PROBLEM DESCRIPTION
Reproduce word for word everything in the sermon below from "I can’t imagine" down to "for a gardener.".

══ EXERCISE PASSAGE

22 April 2014

Sermon – “Mary” (John 20:11-18)


I wonder how many of you have seen what many regard as British comic actor Peter Sellers’ greatest movie. Being There was produced less than a year before his death in 1980. It tells the story of a guileless, simple-minded man named Chance. As the film opens, Chance’s entire world has been the protected environment of the townhouse of a wealthy man, where he spent his time doing nothing but watching television and tending the garden. When his employer dies, Chance is forced to leave the only environment he has known. He wanders out into the streets of Washington, D.C., dressed in one of his benefactor’s expensive tailored suits. I will not go into all the details of the story, except to say that, through a series of coincidences and confusions, Chance the gardener is transformed into Chauncey Gardiner. His simplistic and meaningless utterances are taken to be arcane statements of profound insight. People assume he is speaking in enigmatic metaphors, when in reality all he is talking about is flowers and gardens. He becomes the most sought-after guest at every socialite soirée. He is a media celebrity. And before the film reaches its conclusion he is being touted as the next likely candidate for the presidency.

I can’t imagine that the story’s author had today’s gospel reading in mind when he wrote Being There. Yet I cannot escape the correspondence between the two. In Being There, a gardener is mistaken for a savior. This morning we have been presented with the Savior being mistaken for a gardener.

All Mary saw was the gardener


You can’t blame Mary, really. Less than forty-eight hours before, she had been one of those standing by, watching helplessly as Jesus hung dying on the cross, as he gasped for his last breath, as the javelin was thrust into his side. She had been there as Jesus’ body was laid in the sepulcher and as the huge round stone was rolled across the entryway. She had also been the first to arrive at the tomb where Jesus’ body had been laid to rest. The other gospels indicate that she did not come alone. There were other women with her: Mary the mother of James and Joseph, Salome, Joanna, and others unnamed as well. They had brought with them spices to complete the hasty anointing that had been given to Jesus at the time of his death. Mark tells us that they were in a quandary about how they would manage to move the stone away from the opening. Perhaps the soldiers whom Pilate had placed on a security guard might be willing to give a helping hand.

════
══ GIVEN DATA

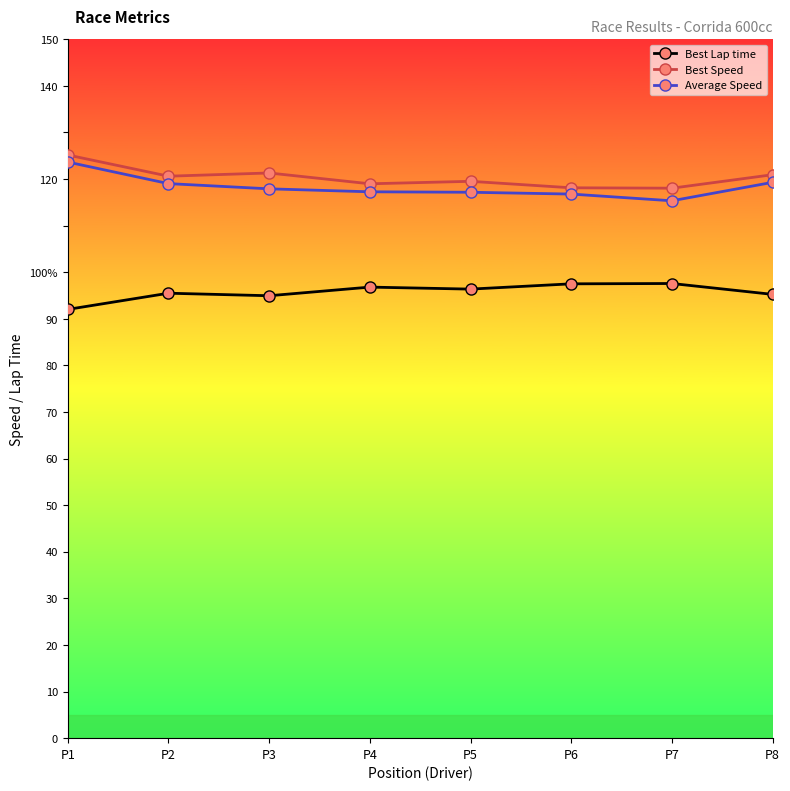

Does the chart have visible grid lines?

No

════

RESPONSE TO THE TASK
I can’t imagine that the story’s author had today’s gospel reading in mind when he wrote Being There. Yet I cannot escape the correspondence between the two. In Being There, a gardener is mistaken for a savior. This morning we have been presented with the Savior being mistaken for a gardener.